Turning the head to the side also strains the cervical spine and jaw, and the pressure on the muscles and joints can lead to pain and numbness. It’s best to avoid a fluffy pillow – or leave it out altogether.
Side position: good for the spine, but load for the shoulders
This sleeping position is basically good because it stretches the spine and so relaxes. In addition, snoring attacks are reduced. However, side sleepers can sometimes lie down on their arm, temporarily pinching
blood supply or nerves. This is not necessarily harmful to health, but it makes you feel deaf. In addition, saliva tends to flow on the pillow in this location. To relieve the neck and shoulder muscles on which the entire body weight is loaded, you should invest in a thick, well-supported pillow.
It also makes a difference whether you sleep right or left: Sleeping on the right side of your body can promote heartburn. If you are prone to sour bumps, it is better to turn to the left. Lying on the left side presses the internal organs such as the lungs, stomach and liver together, but this does not always have to be harmful.
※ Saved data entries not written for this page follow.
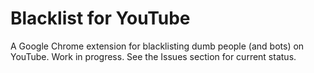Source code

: # Blacklist for YouTube

A Google Chrome extension for blacklisting dumb people (and bots) on YouTube. Work in
progress. See the Issues section for current status.
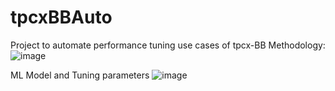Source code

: # tpcxBBAuto
Project to automate  performance tuning  use cases of tpcx-BB
Methodology:
![image](https://user-images.githubusercontent.com/8401410/134793967-13e46a92-63c1-4983-94f3-ac718be51f6b.png)

ML Model and Tuning parameters
![image](https://user-images.githubusercontent.com/8401410/134794023-ae2ff006-8ac2-4838-9498-dd57a5ccd703.png)

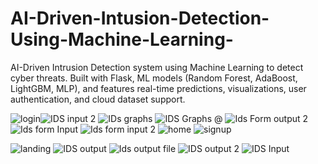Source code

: # AI-Driven-Intusion-Detection-Using-Machine-Learning-
AI-Driven Intrusion Detection system using Machine Learning to detect cyber threats. Built with Flask, ML models (Random Forest, AdaBoost, LightGBM, MLP), and features real-time predictions, visualizations, user authentication, and cloud dataset support.


![login](https://github.com/user-attachments/assets/f69f603d-653a-49f2-9552-9420a70e6c46)![IDS input 2](https://github.com/user-attachments/assets/aee1cd76-80c2-45a7-87e1-d9cc317fffa9)
![IDs graphs](https://github.com/user-attachments/assets/e82977a3-3fe2-4dab-a48d-0442e5e8769f)
![IDS Graphs @](https://github.com/user-attachments/assets/ff71aa56-0a9a-4c9c-aef4-007e9425e6d9)
![Ids Form output 2](https://github.com/user-attachments/assets/9006bb35-68fa-4717-a4a0-3094a0dcc3c8)
![Ids form Input](https://github.com/user-attachments/assets/e81a42d0-6bb9-43c0-a1a4-7b58b6935e35)
![Ids form input 2](https://github.com/user-attachments/assets/6ae126ba-2bff-4042-b577-6aad3c5daabf)
![home](https://github.com/user-attachments/assets/1d214db6-d0bf-4938-b4e2-394a1ed7309d)
![signup](https://github.com/user-attachments/assets/6a5c0c8c-cef6-4007-9e1e-b2b29988a9c4)

![landing](https://github.com/user-attachments/assets/b2134867-dc3a-4809-b492-fdcd0a61577b)
![IDS output](https://github.com/user-attachments/assets/798d4e9c-558b-42e7-ad37-8d2e332ab766)
![Ids output file](https://github.com/user-attachments/assets/ea02c4c2-4de3-4474-9077-16e2476ffeb9)
![IDS output 2](https://github.com/user-attachments/assets/2fb91e27-d47e-47a6-88ac-fbebb924e658)
![IDS Input](https://github.com/user-attachments/assets/b8d933d7-838e-49e2-ac37-c9592cf8351d)
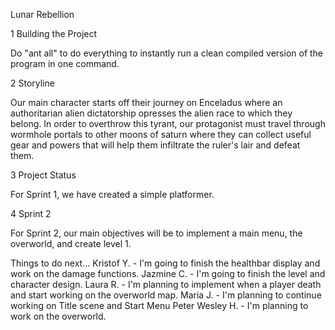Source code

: Lunar Rebellion

1	Building the Project

Do "ant all" to do everything to instantly run a clean compiled version of the
program in one command.

2	Storyline

Our main character starts off their journey on Enceladus where an authoritarian
alien dictatorship opresses the alien race to which they belong. In order to
overthrow this tyrant, our protagonist must travel through wormhole portals to
other moons of saturn where they can collect useful gear and powers that will
help them infiltrate the ruler's lair and defeat them.

3 Project Status 

For Sprint 1, we have created a simple platformer. 

4 Sprint 2 

For Sprint 2, our main objectives will be to implement a main menu, the overworld, and create level 1. 

Things to do next...
Kristof Y. - I'm going to finish the healthbar display and work on the damage functions.
Jazmine C. - I'm going to finish the level and character design.
Laura R. - I'm planning to implement when a player death and start working on the overworld map.
Maria J. - I'm planning to continue working on Title scene and Start Menu
Peter Wesley H. - I'm planning to work on the overworld.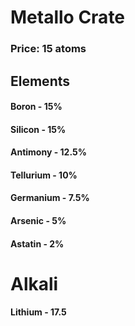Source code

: # Metallo Crate
### Price:  15 atoms
## Elements
#### Boron - 15%
#### Silicon - 15%
#### Antimony - 12.5%
#### Tellurium - 10%
#### Germanium - 7.5%
#### Arsenic - 5%
#### Astatin - 2%
# Alkali
#### Lithium - 17.5
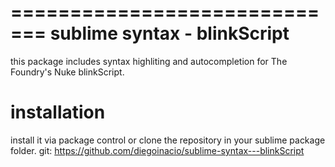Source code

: =============================
sublime syntax - blinkScript
=============================
this package includes syntax highliting and autocompletion for The Foundry's Nuke blinkScript.

installation
============
install it via package control or clone the repository in your sublime package folder.
git: https://github.com/diegoinacio/sublime-syntax---blinkScript
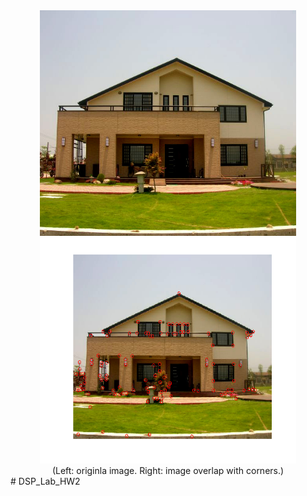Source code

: <center>
<img src="./data/Im.jpg" width="410" height="361">
<img src="./data/corner.png" width="410" height="361">
<br>
(Left: originla image. Right: image overlap with corners.)
</center>
# DSP_Lab_HW2

#
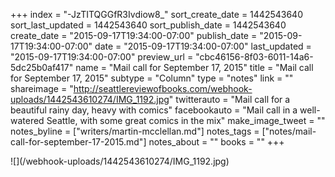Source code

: +++
index = "-JzTITQGGfR3Ivdiow8_"
sort_create_date = 1442543640
sort_last_updated = 1442543640
sort_publish_date = 1442543640
create_date = "2015-09-17T19:34:00-07:00"
publish_date = "2015-09-17T19:34:00-07:00"
date = "2015-09-17T19:34:00-07:00"
last_updated = "2015-09-17T19:34:00-07:00"
preview_url = "cbc46156-8f03-6011-14a6-5dc25b0af417"
name = "Mail call for September 17, 2015"
title = "Mail call for September 17, 2015"
subtype = "Column"
type = "notes"
link = ""
shareimage = "http://seattlereviewofbooks.com/webhook-uploads/1442543610274/IMG_1192.jpg"
twitterauto = "Mail call for a beautiful rainy day, heavy with comics"
facebookauto = "Mail call in a well-watered Seattle, with some great comics in the mix"
make_image_tweet = ""
notes_byline = ["writers/martin-mcclellan.md"]
notes_tags = ["notes/mail-call-for-september-17-2015.md"]
notes_about = ""
books = ""
+++
<p class="image">![](/webhook-uploads/1442543610274/IMG_1192.jpg)</p>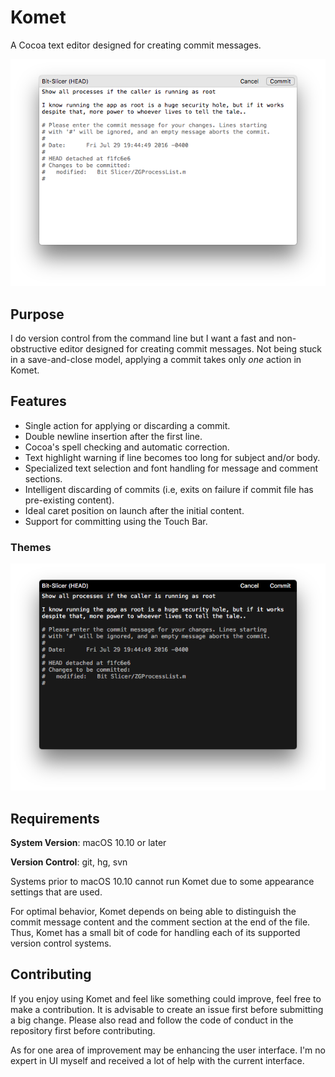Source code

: # Komet

A Cocoa text editor designed for creating commit messages.

![Image of Komet](screenshots/light.png)

## Purpose

I do version control from the command line but I want a fast and non-obstructive editor designed for creating commit messages. Not being stuck in a save-and-close model, applying a commit takes only *one* action in Komet.

## Features

* Single action for applying or discarding a commit.
* Double newline insertion after the first line.
* Cocoa's spell checking and automatic correction.
* Text highlight warning if line becomes too long for subject and/or body.
* Specialized text selection and font handling for message and comment sections.
* Intelligent discarding of commits (i.e, exits on failure if commit file has pre-existing content).
* Ideal caret position on launch after the initial content.
* Support for committing using the Touch Bar.

### Themes

![Image of Komet](screenshots/dark.png)

## Requirements

**System Version**: macOS 10.10 or later

**Version Control**: git, hg, svn

Systems prior to macOS 10.10 cannot run Komet due to some appearance settings that are used.

For optimal behavior, Komet depends on being able to distinguish the commit message content and the comment section at the end of the file. Thus, Komet has a small bit of code for handling each of its supported version control systems.

## Contributing

If you enjoy using Komet and feel like something could improve, feel free to make a contribution. It is advisable to create an issue first before submitting a big change. Please also read and follow the code of conduct in the repository first before contributing.

As for one area of improvement may be enhancing the user interface. I'm no expert in UI myself and received a lot of help with the current interface.

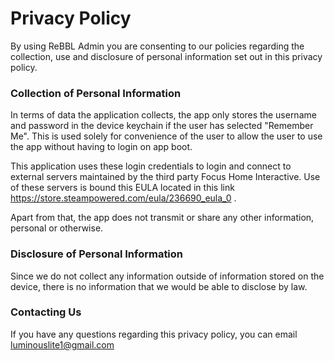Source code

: # Privacy Policy

By using ReBBL Admin you are consenting to our policies regarding the collection, use and disclosure of personal information set out in this privacy policy.

### Collection of Personal Information

In terms of data the application collects, the app only stores the username and password in the device keychain if the user has selected "Remember Me".  This is used solely for convenience of the user to allow the user to use the app without having to login on app boot.  

This application uses these login credentials to login and connect to external servers maintained by the third party Focus Home Interactive. Use of these servers is bound this EULA located in this link https://store.steampowered.com/eula/236690_eula_0 .

Apart from that, the app does not transmit or share any other information, personal or otherwise.

### Disclosure of Personal Information

Since we do not collect any information outside of information stored on the device, there is no information that we would be able to disclose by law.

### Contacting Us

If you have any questions regarding this privacy policy, you can email luminouslite1@gmail.com
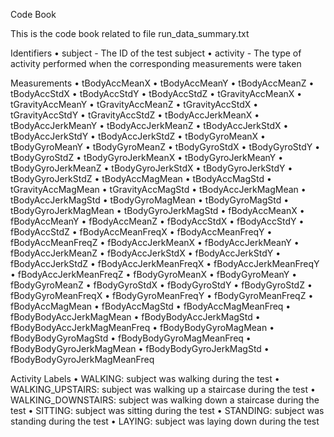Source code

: Code Book

This is the code book related to file run_data_summary.txt

Identifiers
• subject  - The ID of the test subject
• activity  - The type of activity performed when the corresponding measurements were taken

Measurements
• tBodyAccMeanX 
• tBodyAccMeanY 
• tBodyAccMeanZ 
• tBodyAccStdX 
• tBodyAccStdY 
• tBodyAccStdZ 
• tGravityAccMeanX 
• tGravityAccMeanY 
• tGravityAccMeanZ 
• tGravityAccStdX 
• tGravityAccStdY 
• tGravityAccStdZ 
• tBodyAccJerkMeanX 
• tBodyAccJerkMeanY 
• tBodyAccJerkMeanZ 
• tBodyAccJerkStdX 
• tBodyAccJerkStdY 
• tBodyAccJerkStdZ 
• tBodyGyroMeanX 
• tBodyGyroMeanY 
• tBodyGyroMeanZ 
• tBodyGyroStdX 
• tBodyGyroStdY 
• tBodyGyroStdZ 
• tBodyGyroJerkMeanX 
• tBodyGyroJerkMeanY 
• tBodyGyroJerkMeanZ 
• tBodyGyroJerkStdX 
• tBodyGyroJerkStdY 
• tBodyGyroJerkStdZ 
• tBodyAccMagMean 
• tBodyAccMagStd 
• tGravityAccMagMean 
• tGravityAccMagStd 
• tBodyAccJerkMagMean 
• tBodyAccJerkMagStd 
• tBodyGyroMagMean 
• tBodyGyroMagStd 
• tBodyGyroJerkMagMean 
• tBodyGyroJerkMagStd 
• fBodyAccMeanX 
• fBodyAccMeanY 
• fBodyAccMeanZ 
• fBodyAccStdX 
• fBodyAccStdY 
• fBodyAccStdZ 
• fBodyAccMeanFreqX 
• fBodyAccMeanFreqY 
• fBodyAccMeanFreqZ 
• fBodyAccJerkMeanX 
• fBodyAccJerkMeanY 
• fBodyAccJerkMeanZ 
• fBodyAccJerkStdX 
• fBodyAccJerkStdY 
• fBodyAccJerkStdZ 
• fBodyAccJerkMeanFreqX 
• fBodyAccJerkMeanFreqY 
• fBodyAccJerkMeanFreqZ 
• fBodyGyroMeanX 
• fBodyGyroMeanY 
• fBodyGyroMeanZ 
• fBodyGyroStdX 
• fBodyGyroStdY 
• fBodyGyroStdZ 
• fBodyGyroMeanFreqX 
• fBodyGyroMeanFreqY 
• fBodyGyroMeanFreqZ 
• fBodyAccMagMean 
• fBodyAccMagStd 
• fBodyAccMagMeanFreq 
• fBodyBodyAccJerkMagMean 
• fBodyBodyAccJerkMagStd 
• fBodyBodyAccJerkMagMeanFreq 
• fBodyBodyGyroMagMean 
• fBodyBodyGyroMagStd 
• fBodyBodyGyroMagMeanFreq 
• fBodyBodyGyroJerkMagMean 
• fBodyBodyGyroJerkMagStd 
• fBodyBodyGyroJerkMagMeanFreq 

Activity Labels
• WALKING: subject was walking during the test
• WALKING_UPSTAIRS: subject was walking up a staircase during the test
• WALKING_DOWNSTAIRS: subject was walking down a staircase during the test
• SITTING: subject was sitting during the test
• STANDING: subject was standing during the test
• LAYING: subject was laying down during the test
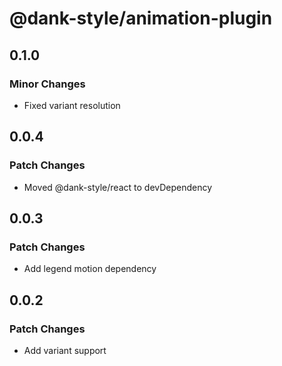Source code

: # @dank-style/animation-plugin

## 0.1.0

### Minor Changes

- Fixed variant resolution

## 0.0.4

### Patch Changes

- Moved @dank-style/react to devDependency

## 0.0.3

### Patch Changes

- Add legend motion dependency

## 0.0.2

### Patch Changes

- Add variant support
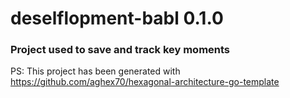 # deselflopment-babl 0.1.0
### Project used to save and track key moments

PS: This project has been generated with https://github.com/aghex70/hexagonal-architecture-go-template
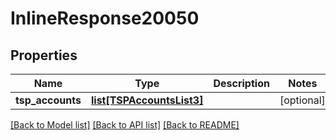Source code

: # InlineResponse20050

## Properties
Name | Type | Description | Notes
------------ | ------------- | ------------- | -------------
**tsp_accounts** | [**list[TSPAccountsList3]**](TSPAccountsList3.md) |  | [optional] 

[[Back to Model list]](../README.md#documentation-for-models) [[Back to API list]](../README.md#documentation-for-api-endpoints) [[Back to README]](../README.md)

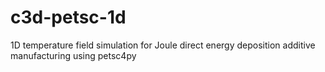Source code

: # c3d-petsc-1d
1D temperature field simulation for Joule direct energy deposition additive manufacturing using petsc4py
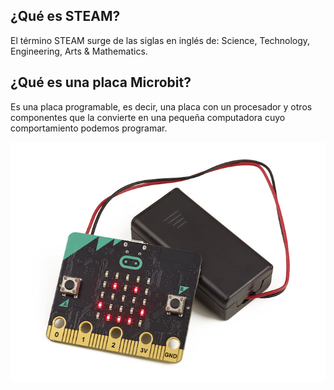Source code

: ## ¿Qué es STEAM? 
 El término STEAM surge de las siglas en inglés de:  Science, Technology, Engineering, Arts & Mathematics.
 ## ¿Qué es una placa Microbit?
 Es una placa programable, es decir, una placa con un procesador y otros componentes que la convierte en una pequeña computadora cuyo comportamiento podemos programar.
 
 ![image](microbit.jpg)
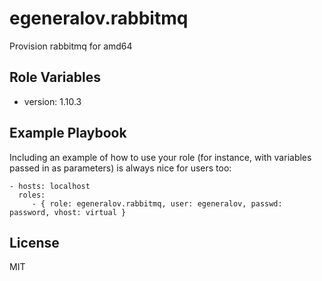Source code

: egeneralov.rabbitmq
=================

Provision rabbitmq for amd64

Role Variables
--------------

- version: 1.10.3

Example Playbook
----------------

Including an example of how to use your role (for instance, with variables passed in as parameters) is always nice for users too:

    - hosts: localhost
      roles:
         - { role: egeneralov.rabbitmq, user: egeneralov, passwd: password, vhost: virtual }

License
-------

MIT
According to a study in The Journal of Clinical Gastroenterology, this can promote digestion by channelling the digestive juices and better secreting the enzymes of the pancreas. In addition, this sleeping position is said to have a positive effect on the heart, lymphatic system and spleen.
Embryonic position: less snoring, but joint-damaging
Many people feel particularly safe in bed when they roll together to the side. Especially for pregnant women, this position is pleasant because it relieves the spine. It gets really comfortable with a side sleeper pillow, over which you put an arm and a leg.
Snoring can be reduced in the embryonic position, however, this sleeping position restricts the diaphragm breathing and can restrict the chest. The tightened knees and chin on the chest can exacerbate joint pain and arthritic discomfort, so it is better to stretch the body a little more.
What is your situation?
If you want to know what your favourite secret position is: sleep out and pay attention to how you lie when you wake up. It is best if you change your sleeping position from time to time.